╭──
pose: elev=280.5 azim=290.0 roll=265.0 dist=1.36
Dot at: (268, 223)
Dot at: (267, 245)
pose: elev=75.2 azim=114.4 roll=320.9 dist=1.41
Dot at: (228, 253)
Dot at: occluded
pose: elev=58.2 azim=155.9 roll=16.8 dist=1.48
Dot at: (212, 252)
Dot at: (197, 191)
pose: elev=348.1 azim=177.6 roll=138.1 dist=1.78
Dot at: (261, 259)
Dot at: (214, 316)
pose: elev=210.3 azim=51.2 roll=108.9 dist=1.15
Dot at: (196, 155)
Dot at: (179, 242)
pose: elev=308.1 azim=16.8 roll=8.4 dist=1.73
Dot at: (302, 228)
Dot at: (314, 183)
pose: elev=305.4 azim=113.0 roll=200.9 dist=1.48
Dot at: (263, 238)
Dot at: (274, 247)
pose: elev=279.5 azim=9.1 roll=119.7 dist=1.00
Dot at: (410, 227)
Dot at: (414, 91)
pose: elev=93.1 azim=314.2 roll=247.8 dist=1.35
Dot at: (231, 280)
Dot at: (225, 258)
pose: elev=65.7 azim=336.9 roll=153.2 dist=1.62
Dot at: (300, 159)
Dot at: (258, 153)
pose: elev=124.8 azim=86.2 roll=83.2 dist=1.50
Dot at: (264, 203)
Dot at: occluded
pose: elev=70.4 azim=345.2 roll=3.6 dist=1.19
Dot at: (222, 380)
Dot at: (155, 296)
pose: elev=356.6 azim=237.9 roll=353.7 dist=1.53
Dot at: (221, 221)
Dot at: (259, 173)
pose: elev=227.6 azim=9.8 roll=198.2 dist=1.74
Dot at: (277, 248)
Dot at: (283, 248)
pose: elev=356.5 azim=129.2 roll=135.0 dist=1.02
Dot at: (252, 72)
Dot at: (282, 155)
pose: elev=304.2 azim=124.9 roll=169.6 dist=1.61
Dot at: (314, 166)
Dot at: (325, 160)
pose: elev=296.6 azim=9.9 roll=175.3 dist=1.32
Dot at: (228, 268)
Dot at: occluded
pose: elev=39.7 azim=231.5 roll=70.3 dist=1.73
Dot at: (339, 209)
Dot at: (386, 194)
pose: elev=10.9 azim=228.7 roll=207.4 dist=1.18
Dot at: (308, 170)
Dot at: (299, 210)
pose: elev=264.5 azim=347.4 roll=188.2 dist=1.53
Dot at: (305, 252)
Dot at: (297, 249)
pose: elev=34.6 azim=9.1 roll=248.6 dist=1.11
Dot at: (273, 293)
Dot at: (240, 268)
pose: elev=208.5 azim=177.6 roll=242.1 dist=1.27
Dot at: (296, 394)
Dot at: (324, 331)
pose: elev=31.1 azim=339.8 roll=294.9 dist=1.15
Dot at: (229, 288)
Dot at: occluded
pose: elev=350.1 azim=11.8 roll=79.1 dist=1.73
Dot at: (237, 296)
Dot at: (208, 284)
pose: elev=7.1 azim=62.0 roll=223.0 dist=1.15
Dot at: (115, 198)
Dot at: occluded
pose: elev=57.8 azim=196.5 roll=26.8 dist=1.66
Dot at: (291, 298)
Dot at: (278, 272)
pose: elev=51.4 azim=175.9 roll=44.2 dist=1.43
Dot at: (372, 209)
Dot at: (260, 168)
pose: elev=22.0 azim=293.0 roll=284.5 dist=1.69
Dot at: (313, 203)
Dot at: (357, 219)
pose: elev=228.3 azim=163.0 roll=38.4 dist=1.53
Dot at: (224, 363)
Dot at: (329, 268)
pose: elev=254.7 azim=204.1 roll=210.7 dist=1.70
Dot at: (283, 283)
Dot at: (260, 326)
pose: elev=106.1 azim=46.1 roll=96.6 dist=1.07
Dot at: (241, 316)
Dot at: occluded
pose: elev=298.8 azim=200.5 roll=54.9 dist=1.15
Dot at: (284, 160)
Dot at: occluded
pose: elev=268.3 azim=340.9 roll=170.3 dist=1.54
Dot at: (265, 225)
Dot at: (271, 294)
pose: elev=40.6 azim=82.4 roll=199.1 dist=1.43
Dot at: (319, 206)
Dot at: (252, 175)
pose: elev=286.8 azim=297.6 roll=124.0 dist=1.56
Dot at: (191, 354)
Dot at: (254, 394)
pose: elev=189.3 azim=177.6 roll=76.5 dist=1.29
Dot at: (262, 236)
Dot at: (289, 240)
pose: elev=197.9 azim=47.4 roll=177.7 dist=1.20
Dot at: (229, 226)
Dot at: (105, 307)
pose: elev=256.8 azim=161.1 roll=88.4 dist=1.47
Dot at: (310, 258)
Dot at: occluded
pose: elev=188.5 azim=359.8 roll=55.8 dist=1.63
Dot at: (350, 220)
╰──
## Description of the task
Turn every line of the records above into a JSON list of strings, one string per line, leaving out any blank lines.

## Full answer
[
  "pose: elev=280.5 azim=290.0 roll=265.0 dist=1.36",
  "Dot at: (268, 223)",
  "Dot at: (267, 245)",
  "pose: elev=75.2 azim=114.4 roll=320.9 dist=1.41",
  "Dot at: (228, 253)",
  "Dot at: occluded",
  "pose: elev=58.2 azim=155.9 roll=16.8 dist=1.48",
  "Dot at: (212, 252)",
  "Dot at: (197, 191)",
  "pose: elev=348.1 azim=177.6 roll=138.1 dist=1.78",
  "Dot at: (261, 259)",
  "Dot at: (214, 316)",
  "pose: elev=210.3 azim=51.2 roll=108.9 dist=1.15",
  "Dot at: (196, 155)",
  "Dot at: (179, 242)",
  "pose: elev=308.1 azim=16.8 roll=8.4 dist=1.73",
  "Dot at: (302, 228)",
  "Dot at: (314, 183)",
  "pose: elev=305.4 azim=113.0 roll=200.9 dist=1.48",
  "Dot at: (263, 238)",
  "Dot at: (274, 247)",
  "pose: elev=279.5 azim=9.1 roll=119.7 dist=1.00",
  "Dot at: (410, 227)",
  "Dot at: (414, 91)",
  "pose: elev=93.1 azim=314.2 roll=247.8 dist=1.35",
  "Dot at: (231, 280)",
  "Dot at: (225, 258)",
  "pose: elev=65.7 azim=336.9 roll=153.2 dist=1.62",
  "Dot at: (300, 159)",
  "Dot at: (258, 153)",
  "pose: elev=124.8 azim=86.2 roll=83.2 dist=1.50",
  "Dot at: (264, 203)",
  "Dot at: occluded",
  "pose: elev=70.4 azim=345.2 roll=3.6 dist=1.19",
  "Dot at: (222, 380)",
  "Dot at: (155, 296)",
  "pose: elev=356.6 azim=237.9 roll=353.7 dist=1.53",
  "Dot at: (221, 221)",
  "Dot at: (259, 173)",
  "pose: elev=227.6 azim=9.8 roll=198.2 dist=1.74",
  "Dot at: (277, 248)",
  "Dot at: (283, 248)",
  "pose: elev=356.5 azim=129.2 roll=135.0 dist=1.02",
  "Dot at: (252, 72)",
  "Dot at: (282, 155)",
  "pose: elev=304.2 azim=124.9 roll=169.6 dist=1.61",
  "Dot at: (314, 166)",
  "Dot at: (325, 160)",
  "pose: elev=296.6 azim=9.9 roll=175.3 dist=1.32",
  "Dot at: (228, 268)",
  "Dot at: occluded",
  "pose: elev=39.7 azim=231.5 roll=70.3 dist=1.73",
  "Dot at: (339, 209)",
  "Dot at: (386, 194)",
  "pose: elev=10.9 azim=228.7 roll=207.4 dist=1.18",
  "Dot at: (308, 170)",
  "Dot at: (299, 210)",
  "pose: elev=264.5 azim=347.4 roll=188.2 dist=1.53",
  "Dot at: (305, 252)",
  "Dot at: (297, 249)",
  "pose: elev=34.6 azim=9.1 roll=248.6 dist=1.11",
  "Dot at: (273, 293)",
  "Dot at: (240, 268)",
  "pose: elev=208.5 azim=177.6 roll=242.1 dist=1.27",
  "Dot at: (296, 394)",
  "Dot at: (324, 331)",
  "pose: elev=31.1 azim=339.8 roll=294.9 dist=1.15",
  "Dot at: (229, 288)",
  "Dot at: occluded",
  "pose: elev=350.1 azim=11.8 roll=79.1 dist=1.73",
  "Dot at: (237, 296)",
  "Dot at: (208, 284)",
  "pose: elev=7.1 azim=62.0 roll=223.0 dist=1.15",
  "Dot at: (115, 198)",
  "Dot at: occluded",
  "pose: elev=57.8 azim=196.5 roll=26.8 dist=1.66",
  "Dot at: (291, 298)",
  "Dot at: (278, 272)",
  "pose: elev=51.4 azim=175.9 roll=44.2 dist=1.43",
  "Dot at: (372, 209)",
  "Dot at: (260, 168)",
  "pose: elev=22.0 azim=293.0 roll=284.5 dist=1.69",
  "Dot at: (313, 203)",
  "Dot at: (357, 219)",
  "pose: elev=228.3 azim=163.0 roll=38.4 dist=1.53",
  "Dot at: (224, 363)",
  "Dot at: (329, 268)",
  "pose: elev=254.7 azim=204.1 roll=210.7 dist=1.70",
  "Dot at: (283, 283)",
  "Dot at: (260, 326)",
  "pose: elev=106.1 azim=46.1 roll=96.6 dist=1.07",
  "Dot at: (241, 316)",
  "Dot at: occluded",
  "pose: elev=298.8 azim=200.5 roll=54.9 dist=1.15",
  "Dot at: (284, 160)",
  "Dot at: occluded",
  "pose: elev=268.3 azim=340.9 roll=170.3 dist=1.54",
  "Dot at: (265, 225)",
  "Dot at: (271, 294)",
  "pose: elev=40.6 azim=82.4 roll=199.1 dist=1.43",
  "Dot at: (319, 206)",
  "Dot at: (252, 175)",
  "pose: elev=286.8 azim=297.6 roll=124.0 dist=1.56",
  "Dot at: (191, 354)",
  "Dot at: (254, 394)",
  "pose: elev=189.3 azim=177.6 roll=76.5 dist=1.29",
  "Dot at: (262, 236)",
  "Dot at: (289, 240)",
  "pose: elev=197.9 azim=47.4 roll=177.7 dist=1.20",
  "Dot at: (229, 226)",
  "Dot at: (105, 307)",
  "pose: elev=256.8 azim=161.1 roll=88.4 dist=1.47",
  "Dot at: (310, 258)",
  "Dot at: occluded",
  "pose: elev=188.5 azim=359.8 roll=55.8 dist=1.63",
  "Dot at: (350, 220)"
]